In the following screen shot, dozens of occurrences of an event are de-depulicated into a single alert.

Screen capture of stories and alerts showing noise reduction via de-duplication View larger image

Next, we have these alerts, but we don’t want to notify the SRE on each individual one. Cloud Pak for AIOps groups related events together using various algorithms, based on:

  • Historical co-occurrence (temporal correlation)
  • Connected services (topological correlation)
  • Shared values for certain attributes (scope-based correlation)

All these algorithms are trained and kept up to date automatically so that the SRE can focus on more important things.

In addition to grouping related events together into alerts, Cloud Pak for AIOps also identifies a subset of the most important alerts and creates stories that are synchronized to the ticketing system, such as ServiceNow, and then notifies the SRE using ChatOps. Cloud Pak for AIOps adds insights such as probable cause, the associated topology, a journal of changes, and more.

Automations

In addition to all the analysis and prioritizing, Cloud Pak for AIOps can automate some of the tedious and repetitive work for an SRE. It can automate all the known problems so that SREs can focus on the new problems and focus on improving the efficiency of the applications.

In Cloud Pak for AIOps, you can create runbooks to document the process that an SRE should follow.
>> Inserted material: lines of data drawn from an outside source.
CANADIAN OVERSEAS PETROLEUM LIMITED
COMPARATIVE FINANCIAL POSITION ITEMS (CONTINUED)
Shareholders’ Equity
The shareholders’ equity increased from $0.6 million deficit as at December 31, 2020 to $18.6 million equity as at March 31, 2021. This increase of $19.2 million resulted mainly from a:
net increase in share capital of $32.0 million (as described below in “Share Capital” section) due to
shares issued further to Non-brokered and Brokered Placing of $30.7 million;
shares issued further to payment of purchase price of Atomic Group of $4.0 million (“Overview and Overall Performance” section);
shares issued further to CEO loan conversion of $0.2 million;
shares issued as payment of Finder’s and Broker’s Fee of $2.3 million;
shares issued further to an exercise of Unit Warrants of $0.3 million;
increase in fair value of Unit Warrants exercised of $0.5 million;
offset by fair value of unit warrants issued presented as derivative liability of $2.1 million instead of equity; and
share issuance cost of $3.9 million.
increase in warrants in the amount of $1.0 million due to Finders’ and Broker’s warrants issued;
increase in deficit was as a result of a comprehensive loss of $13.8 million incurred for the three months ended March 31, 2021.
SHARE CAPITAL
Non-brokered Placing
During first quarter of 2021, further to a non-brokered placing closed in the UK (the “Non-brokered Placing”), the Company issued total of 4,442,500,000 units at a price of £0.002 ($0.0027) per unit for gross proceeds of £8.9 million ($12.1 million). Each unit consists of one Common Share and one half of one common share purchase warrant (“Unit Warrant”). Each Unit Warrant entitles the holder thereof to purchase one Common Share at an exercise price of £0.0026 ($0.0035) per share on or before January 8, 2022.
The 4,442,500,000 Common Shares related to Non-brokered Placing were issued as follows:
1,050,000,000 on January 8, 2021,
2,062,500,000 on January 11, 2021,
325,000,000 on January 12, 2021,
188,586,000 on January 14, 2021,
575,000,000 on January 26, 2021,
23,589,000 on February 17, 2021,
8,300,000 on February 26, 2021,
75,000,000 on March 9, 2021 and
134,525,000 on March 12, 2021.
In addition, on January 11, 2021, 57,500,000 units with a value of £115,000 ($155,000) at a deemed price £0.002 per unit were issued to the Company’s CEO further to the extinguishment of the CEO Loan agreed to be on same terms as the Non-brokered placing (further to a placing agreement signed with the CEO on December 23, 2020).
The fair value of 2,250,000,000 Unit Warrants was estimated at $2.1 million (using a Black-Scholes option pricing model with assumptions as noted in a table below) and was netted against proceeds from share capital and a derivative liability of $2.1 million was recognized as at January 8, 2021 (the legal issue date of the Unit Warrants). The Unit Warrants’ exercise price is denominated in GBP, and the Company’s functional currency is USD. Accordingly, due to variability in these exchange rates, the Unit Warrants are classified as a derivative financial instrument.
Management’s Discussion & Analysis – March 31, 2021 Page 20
These runbooks are provided directly in a story, which makes it easier than having to go look up a process in a wiki or external document. These runbooks can be customized to be more dynamic by scripting in sone parameters for a specific cluster in your environment. SREs can create automated runbooks that include automation actions that execute over webhooks, SSH, or Ansible.

An SRE can click a button, and a repeatable process runs the same way each time. SREs can reuse existing scripts that they are already familiar with. And, when the SREs develop enough trust in the runbooks, because of the explanations for Cloud Pak for AIOps making the recommendations, the automation can be executed automatically.
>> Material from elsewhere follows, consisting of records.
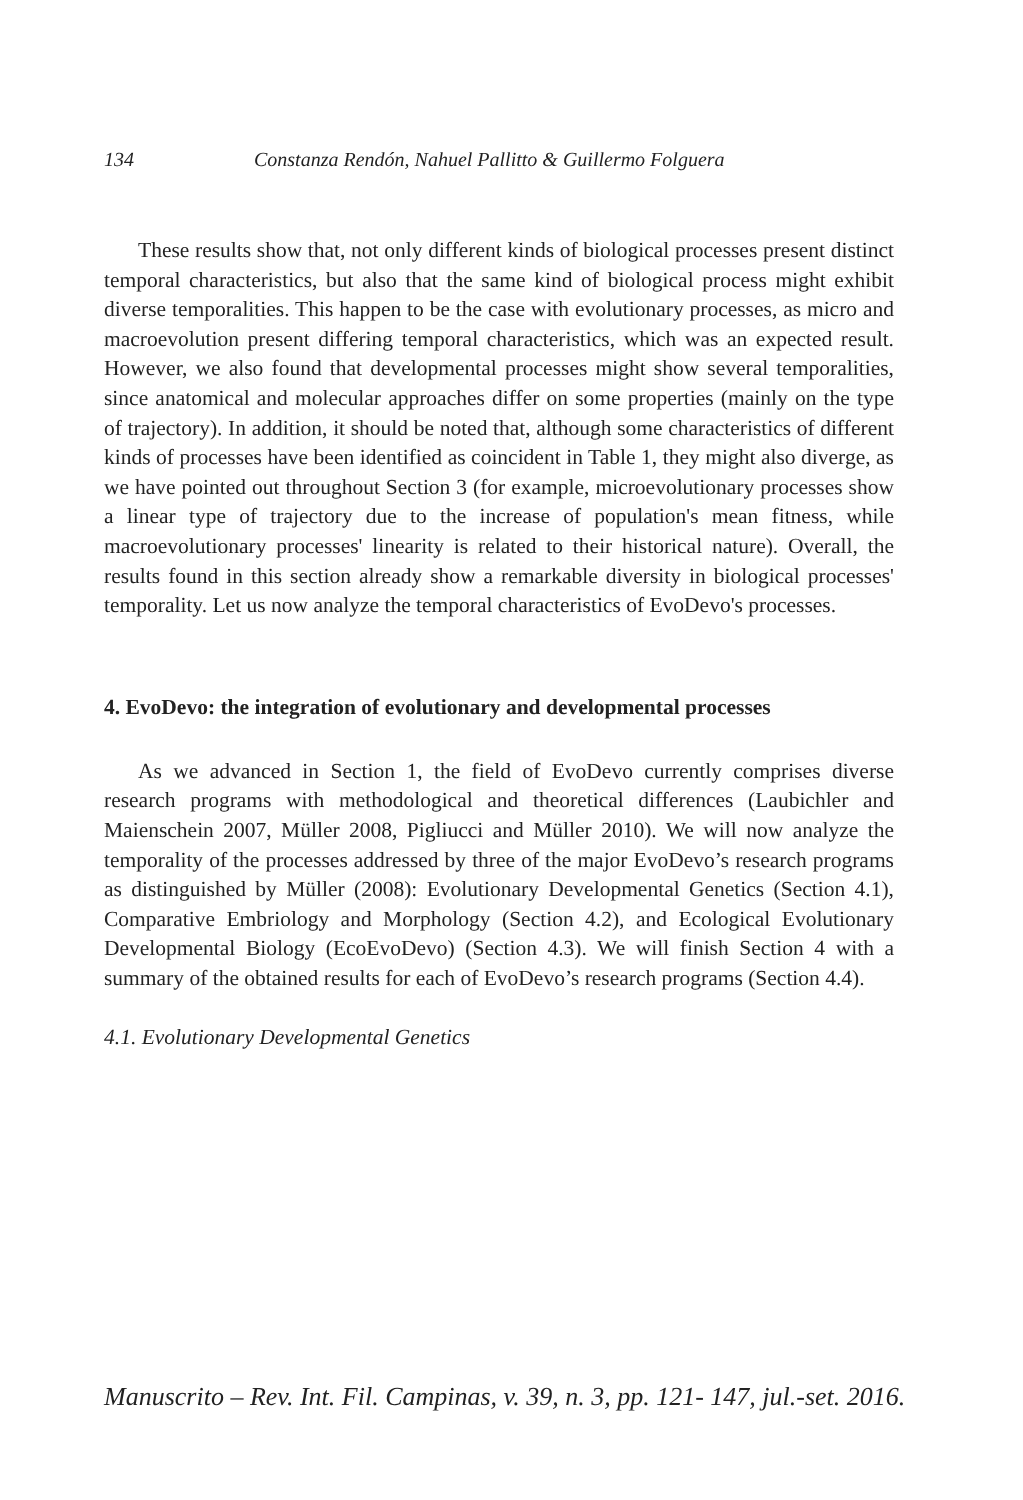134 Constanza Rendón, Nahuel Pallitto & Guillermo Folguera
These results show that, not only different kinds of biological processes present distinct temporal characteristics, but also that the same kind of biological process might exhibit diverse temporalities. This happen to be the case with evolutionary processes, as micro and macroevolution present differing temporal characteristics, which was an expected result. However, we also found that developmental processes might show several temporalities, since anatomical and molecular approaches differ on some properties (mainly on the type of trajectory). In addition, it should be noted that, although some characteristics of different kinds of processes have been identified as coincident in Table 1, they might also diverge, as we have pointed out throughout Section 3 (for example, microevolutionary processes show a linear type of trajectory due to the increase of population's mean fitness, while macroevolutionary processes' linearity is related to their historical nature). Overall, the results found in this section already show a remarkable diversity in biological processes' temporality. Let us now analyze the temporal characteristics of EvoDevo's processes.
4. EvoDevo: the integration of evolutionary and developmental processes
As we advanced in Section 1, the field of EvoDevo currently comprises diverse research programs with methodological and theoretical differences (Laubichler and Maienschein 2007, Müller 2008, Pigliucci and Müller 2010). We will now analyze the temporality of the processes addressed by three of the major EvoDevo’s research programs as distinguished by Müller (2008): Evolutionary Developmental Genetics (Section 4.1), Comparative Embriology and Morphology (Section 4.2), and Ecological Evolutionary Developmental Biology (EcoEvoDevo) (Section 4.3). We will finish Section 4 with a summary of the obtained results for each of EvoDevo’s research programs (Section 4.4).
4.1. Evolutionary Developmental Genetics
Manuscrito – Rev. Int. Fil. Campinas, v. 39, n. 3, pp. 121- 147, jul.-set. 2016.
As we have seen, DevOps and SRE's evolving roles and practices have significantly transformed how applications are managed and maintained. This transformation has required more sophisticated tools and methodologies to address the increased complexity and volume of data associated with modern applications. Cloud Pak for AIOps enhances SRE and IT Ops roles by integrating data, predicting issues, automating solutions, helping teams anticipate and resolve problems before they escalate, and ensuring optimal performance and reliability.

Conclusion

In conclusion, Cloud Pak for AIOps makes the jobs of an SRE (and application developer), Ops team responders, and Ops team administrators, easier and allows them to focus more on proactively avoiding incidents and providing automation. Cloud Pak for AIOps allows SREs and Ops Teams to have a holistic view of all applications or services they are responsible for, brings together insights from both structured and unstructured data, provides noise reduction to focus the SRE on the important problems at hand, and allows them to automate repetitive tasks both for accuracy and to avoid manual intervention.